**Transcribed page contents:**
━━━━━━━━━━━━━━━━━━━━
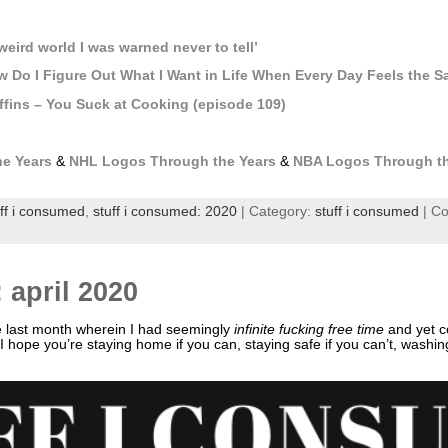
p
weird world I was warned never to tell’
 Do I Figure Out What I Want in Life When Every Day Feels the 
fins – You Suck at Cooking (episode 109)
e Years
&
NHL Logos Through the Years
&
NBA Logos Through th
uff i consumed
,
stuff i consumed: 2020
| Category:
stuff i consumed
|
Co
 april 2020
e last month wherein I had seemingly
infinite fucking free time
and yet c
l! I hope you’re staying home if you can, staying safe if you can’t, washi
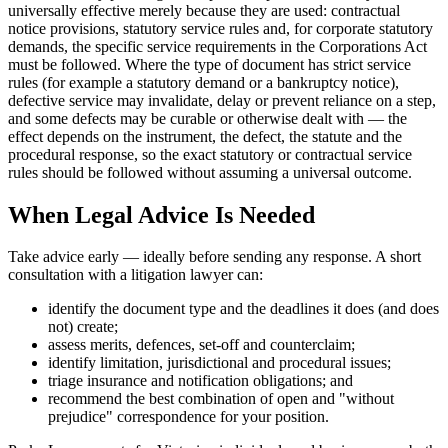
universally effective merely because they are used: contractual
notice provisions, statutory service rules and, for corporate statutory
demands, the specific service requirements in the Corporations Act
must be followed. Where the type of document has strict service
rules (for example a statutory demand or a bankruptcy notice),
defective service may invalidate, delay or prevent reliance on a step,
and some defects may be curable or otherwise dealt with — the
effect depends on the instrument, the defect, the statute and the
procedural response, so the exact statutory or contractual service
rules should be followed without assuming a universal outcome.
When Legal Advice Is Needed
Take advice early — ideally before sending any response. A short
consultation with a litigation lawyer can:
identify the document type and the deadlines it does (and does
not) create;
assess merits, defences, set-off and counterclaim;
identify limitation, jurisdictional and procedural issues;
triage insurance and notification obligations; and
recommend the best combination of open and "without
prejudice" correspondence for your position.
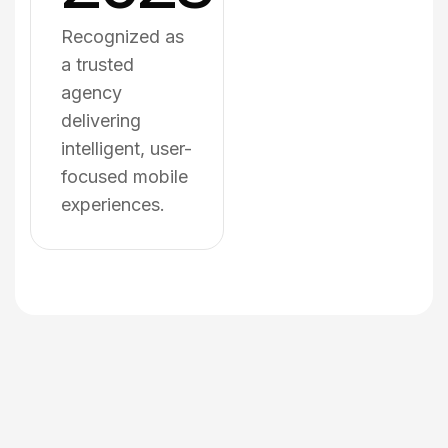
Recognized as
a trusted
agency
delivering
intelligent, user-
focused mobile
experiences.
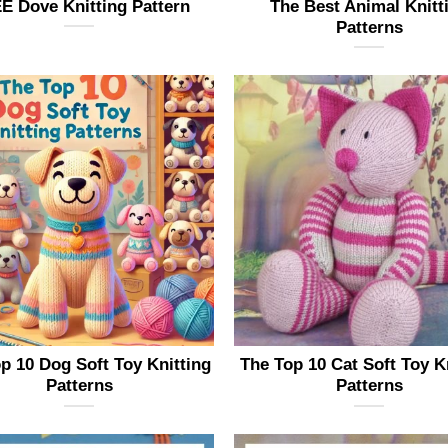
E Dove Knitting Pattern
The Best Animal Knitt
Patterns
p 10 Dog Soft Toy Knitting
The Top 10 Cat Soft Toy K
Patterns
Patterns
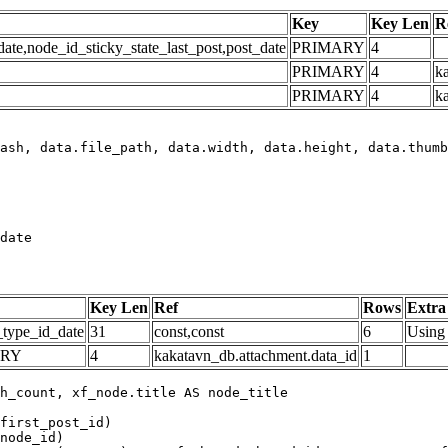
Key
Key Len
R
e,node_id_sticky_state_last_post,post_date
PRIMARY
4
PRIMARY
4
ka
PRIMARY
4
k
date
Key Len
Ref
Rows
Extra
_type_id_date
31
const,const
6
Using 
ARY
4
kakatavn_db.attachment.data_id
1
h_count, xf_node.title AS node_title

first_post_id)

node_id)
━━━━━━━━━━━━━━━━━━━━
**DESCRIPTION OF THE TASK:** Without the images, write out each line of the data verbatim.

**EXPECTED ANSWER:**
p
weird world I was warned never to tell’
 Do I Figure Out What I Want in Life When Every Day Feels the 
fins – You Suck at Cooking (episode 109)
e Years
&
NHL Logos Through the Years
&
NBA Logos Through th
uff i consumed
,
stuff i consumed: 2020
| Category:
stuff i consumed
|
Co
 april 2020
e last month wherein I had seemingly
infinite fucking free time
and yet c
l! I hope you’re staying home if you can, staying safe if you can’t, washi
universally effective merely because they are used: contractual
notice provisions, statutory service rules and, for corporate statutory
demands, the specific service requirements in the Corporations Act
must be followed. Where the type of document has strict service
rules (for example a statutory demand or a bankruptcy notice),
defective service may invalidate, delay or prevent reliance on a step,
and some defects may be curable or otherwise dealt with — the
effect depends on the instrument, the defect, the statute and the
procedural response, so the exact statutory or contractual service
rules should be followed without assuming a universal outcome.
When Legal Advice Is Needed
Take advice early — ideally before sending any response. A short
consultation with a litigation lawyer can:
identify the document type and the deadlines it does (and does
not) create;
assess merits, defences, set-off and counterclaim;
identify limitation, jurisdictional and procedural issues;
triage insurance and notification obligations; and
recommend the best combination of open and "without
prejudice" correspondence for your position.
Recognized as
a trusted
agency
delivering
intelligent, user-
focused mobile
experiences.
E Dove Knitting Pattern
The Best Animal Knitt
Patterns
p 10 Dog Soft Toy Knitting
The Top 10 Cat Soft Toy K
Patterns
Patterns
Key
Key Len
R
e,node_id_sticky_state_last_post,post_date
PRIMARY
4
PRIMARY
4
ka
PRIMARY
4
k
date
Key Len
Ref
Rows
Extra
_type_id_date
31
const,const
6
Using 
ARY
4
kakatavn_db.attachment.data_id
1
h_count, xf_node.title AS node_title

first_post_id)

node_id)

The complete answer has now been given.